Estos representantes consideraron que “uniformar a los escolares no resuelve los problemas de convivencia que se han de abordar desde el ángulo de la educación en valores, tanto en casa como en la escuela y con materias innovadoras y adaptadas al siglo XXI como Ciudadanía”.
La confederación no cree que “el vestir uniformados pueda mejorar la calidad de la enseñanza o dignificar la institución educativa” y piensan que “sólo pretende desviar la atención”.

Una respuesta

  1. El hecho de que los colegios implanten llevar uniformes es bastante complicada, a mi parecer.

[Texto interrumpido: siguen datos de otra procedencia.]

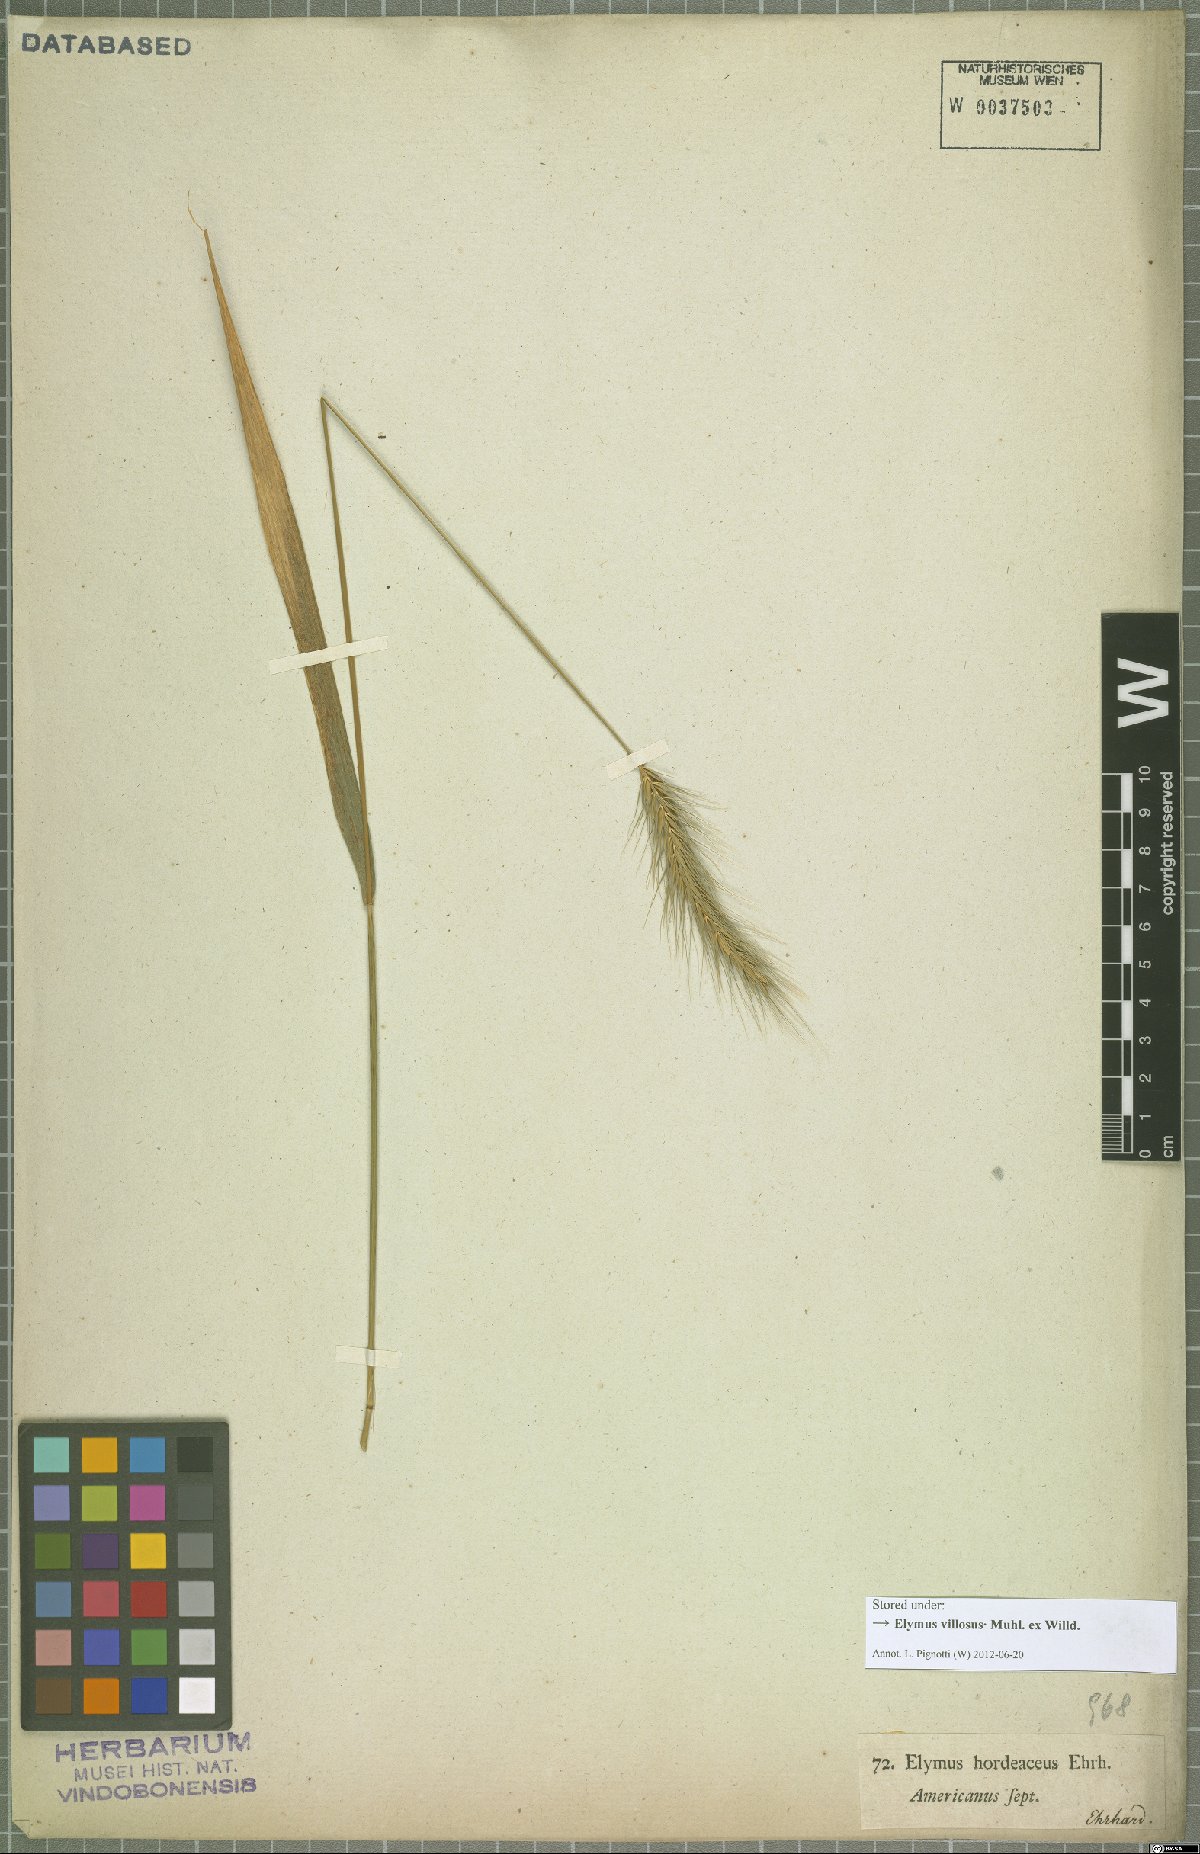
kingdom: Plantae
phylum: Tracheophyta
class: Liliopsida
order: Poales
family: Poaceae
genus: Elymus
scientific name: Elymus villosus
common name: Downy wild rye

Realmente no creo que se coarte el derecho de igualdad, puesto que fuera del colegio cada niñ@ puede llevar la ropa que desee, pero bien es cierto que, sobre todo en el contexto social en que nos encontramos a día de hoy, es necesario fomentar la no discriminación.
    No podemos quedarnos de brazos cruzados porque una familia no pueda pagarse ropa de determinada marca para que su hijo o hija sea bien aceptado en el grupo de iguales, por lo que el uniforme facilitaría esa integración. Pero la cuestión está en, ¿ cómo hacemos por evitarlo? Si se decidiese poner los uniformes sería un buen método, siempre y cuando el colegio se viese en la obligación de suministrarlos gratuitamente, al menos uno por niño escolaizado, puse se trata de una imposición. Y, desde luego, que se tratase de un uniforme no sexista, en el que las chicas no tuviesemos que estar obligadas a llevar falda por el simple hecho de ser chica. Quizá, tomando ciertas consideraciones de este estilo se conseguiría llegar a algún tipo de acuerdo beneficioso tanto para la escuela, padres y madres y incluso los propios alumnos.